*What this task involves*: Please select each line in the listing below that contains the word "chart" and copy those lines out.

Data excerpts
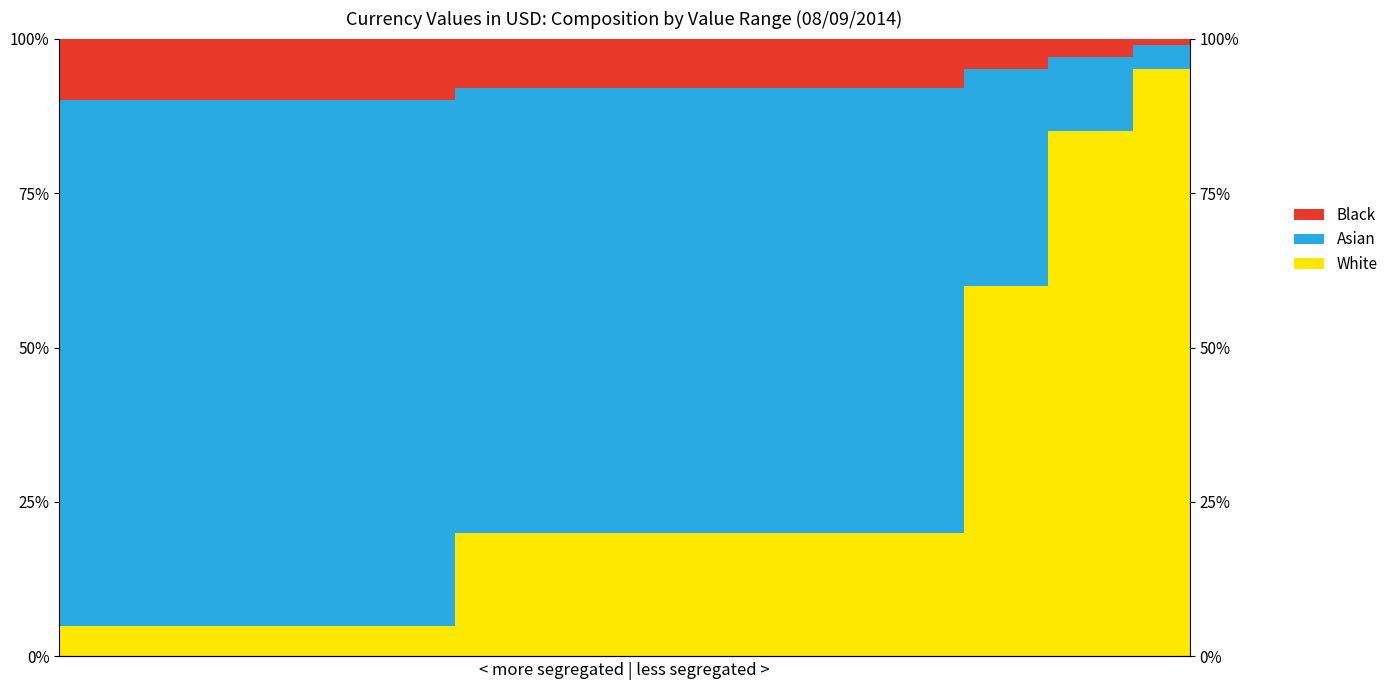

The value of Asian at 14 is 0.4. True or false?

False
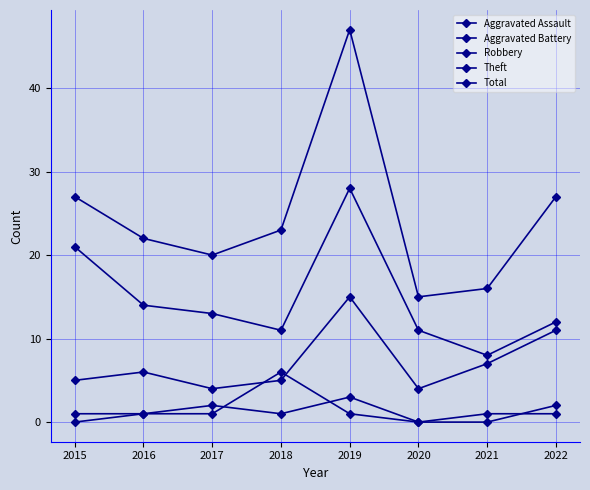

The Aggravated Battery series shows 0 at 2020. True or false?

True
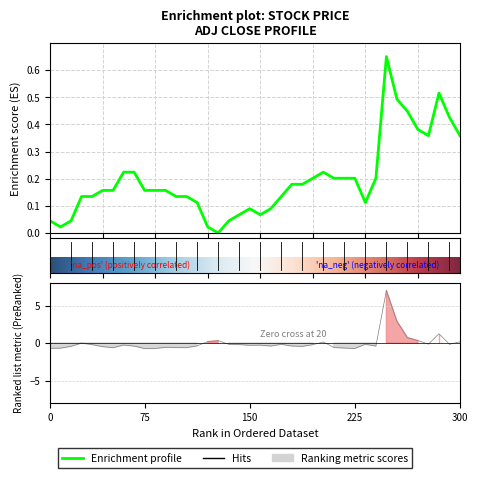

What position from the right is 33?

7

--

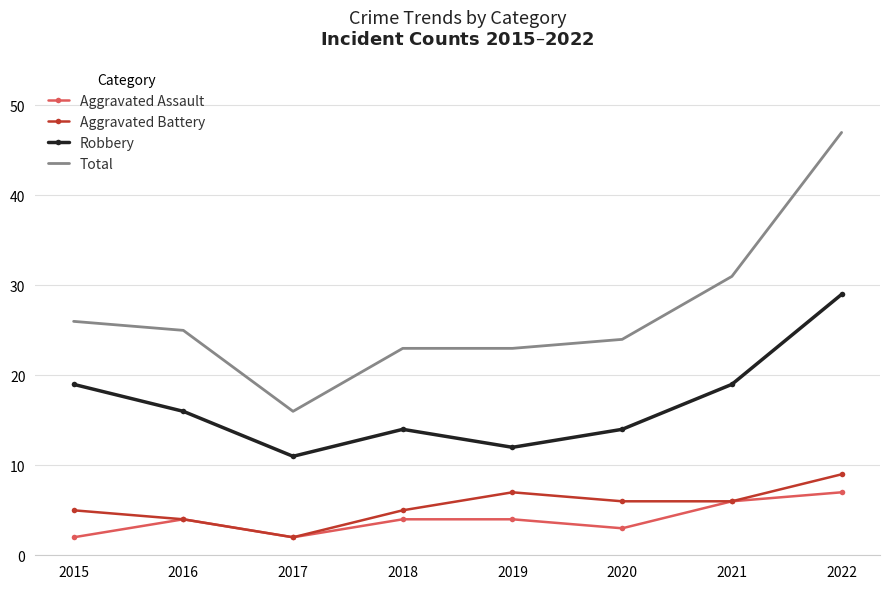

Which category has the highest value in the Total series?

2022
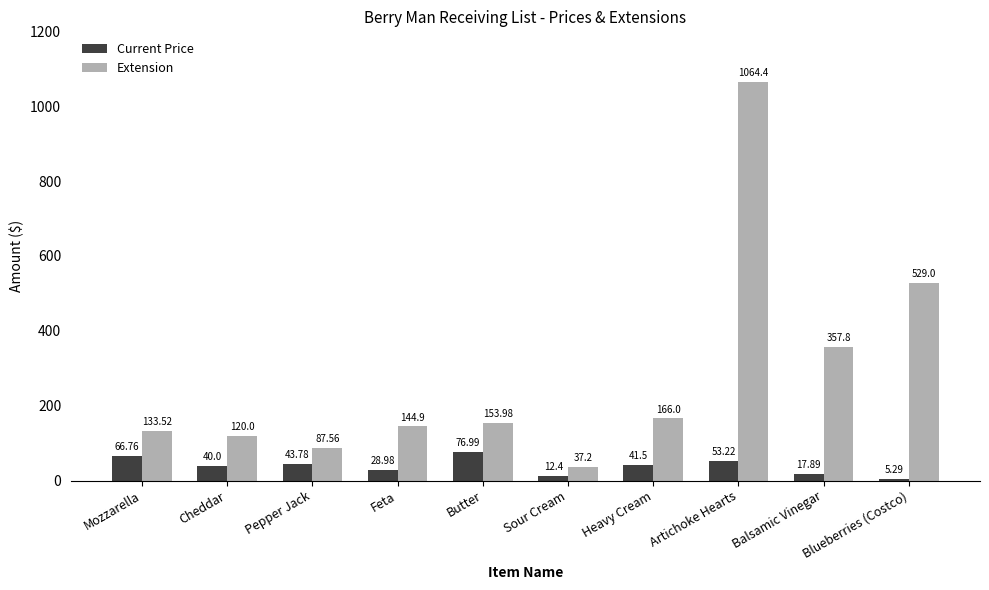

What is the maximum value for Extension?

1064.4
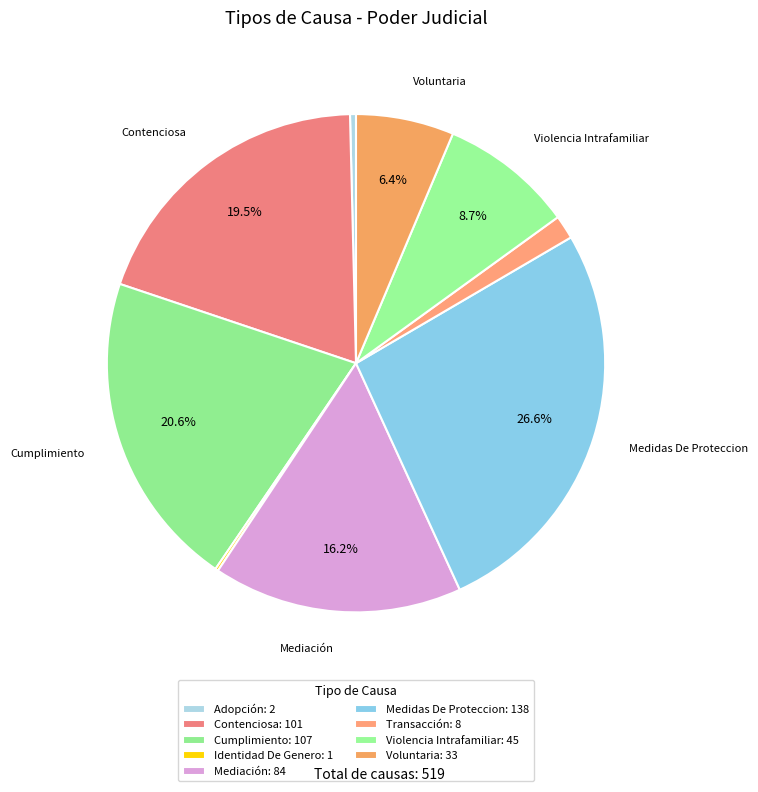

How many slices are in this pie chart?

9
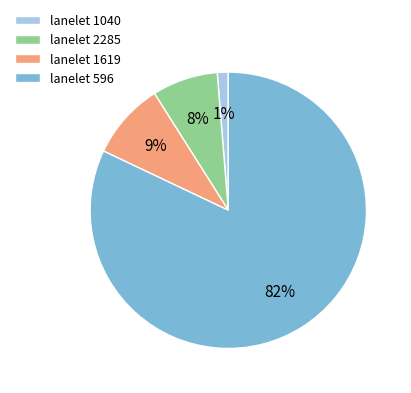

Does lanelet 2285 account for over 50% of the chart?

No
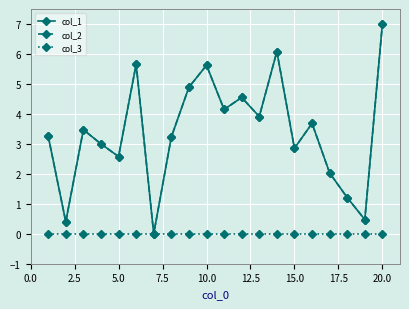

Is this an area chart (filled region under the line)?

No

*Result of this task*:
How many slices are in this pie chart?
Does lanelet 2285 account for over 50% of the chart?
Is this an area chart (filled region under the line)?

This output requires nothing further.